* [Instructions for the task]: Spot each line in the records below where the word "truck" occurs, then copy it.

[Collected data]
===
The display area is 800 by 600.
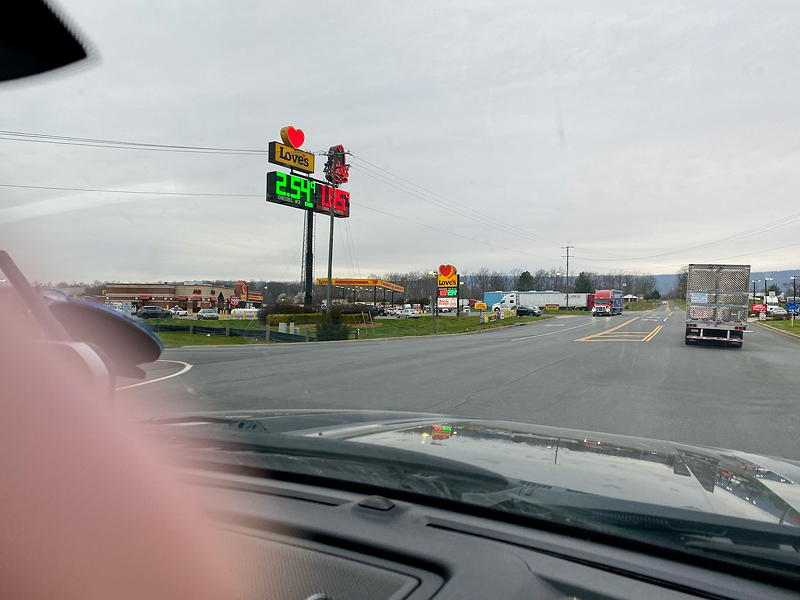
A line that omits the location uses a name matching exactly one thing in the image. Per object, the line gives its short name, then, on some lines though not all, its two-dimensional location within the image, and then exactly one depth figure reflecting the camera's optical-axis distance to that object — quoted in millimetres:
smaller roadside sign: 56781
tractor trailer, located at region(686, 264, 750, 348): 23672
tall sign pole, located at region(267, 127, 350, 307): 43594
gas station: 69625
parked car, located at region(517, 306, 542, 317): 72312
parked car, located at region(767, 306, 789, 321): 64062
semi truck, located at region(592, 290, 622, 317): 71294
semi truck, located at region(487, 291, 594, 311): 98775
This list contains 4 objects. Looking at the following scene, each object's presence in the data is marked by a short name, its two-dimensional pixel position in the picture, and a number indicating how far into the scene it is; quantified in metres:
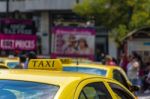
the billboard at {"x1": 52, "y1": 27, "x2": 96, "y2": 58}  27.88
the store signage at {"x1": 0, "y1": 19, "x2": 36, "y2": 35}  30.03
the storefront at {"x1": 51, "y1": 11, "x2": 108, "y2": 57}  48.77
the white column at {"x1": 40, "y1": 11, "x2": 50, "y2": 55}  50.88
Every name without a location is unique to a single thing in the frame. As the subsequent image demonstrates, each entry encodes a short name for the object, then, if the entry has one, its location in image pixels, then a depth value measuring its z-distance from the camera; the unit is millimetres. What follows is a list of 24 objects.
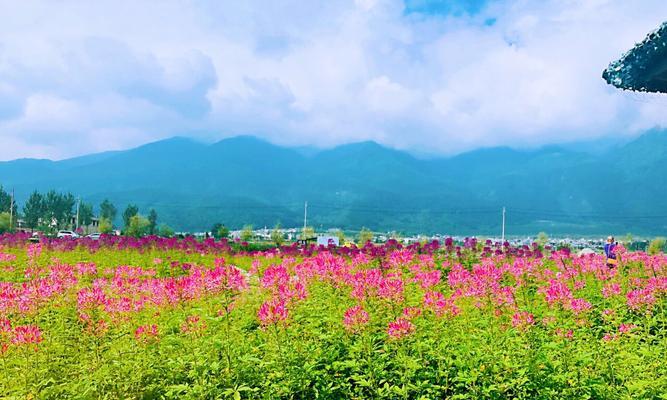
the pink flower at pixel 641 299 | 5699
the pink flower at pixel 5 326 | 3854
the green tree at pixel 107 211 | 77650
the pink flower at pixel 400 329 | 4172
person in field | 9500
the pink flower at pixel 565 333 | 4586
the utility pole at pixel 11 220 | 52644
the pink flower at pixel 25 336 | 3666
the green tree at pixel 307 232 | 62262
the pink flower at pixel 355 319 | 4246
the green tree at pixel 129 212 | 73812
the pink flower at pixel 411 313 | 4334
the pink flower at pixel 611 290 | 6504
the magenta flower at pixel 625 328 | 5195
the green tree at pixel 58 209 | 66938
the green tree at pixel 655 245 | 21773
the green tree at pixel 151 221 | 71788
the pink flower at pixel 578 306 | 5117
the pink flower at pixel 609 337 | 5013
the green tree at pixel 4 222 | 54972
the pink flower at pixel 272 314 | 4062
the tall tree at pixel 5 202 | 67875
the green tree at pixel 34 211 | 64312
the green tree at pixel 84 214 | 76125
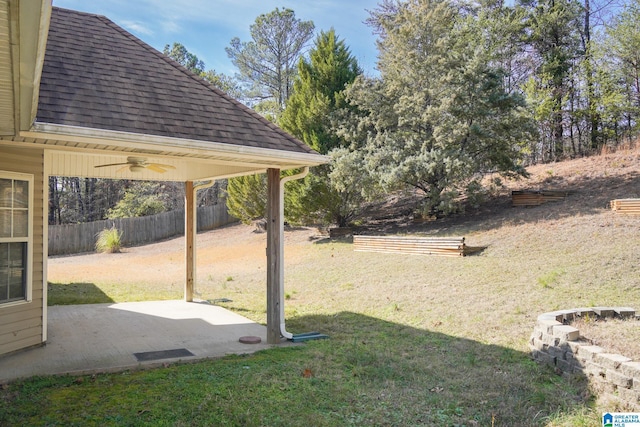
===
* [Exercise response]:
semi truck, located at region(592, 290, 622, 317): 71294
semi truck, located at region(487, 291, 594, 311): 98775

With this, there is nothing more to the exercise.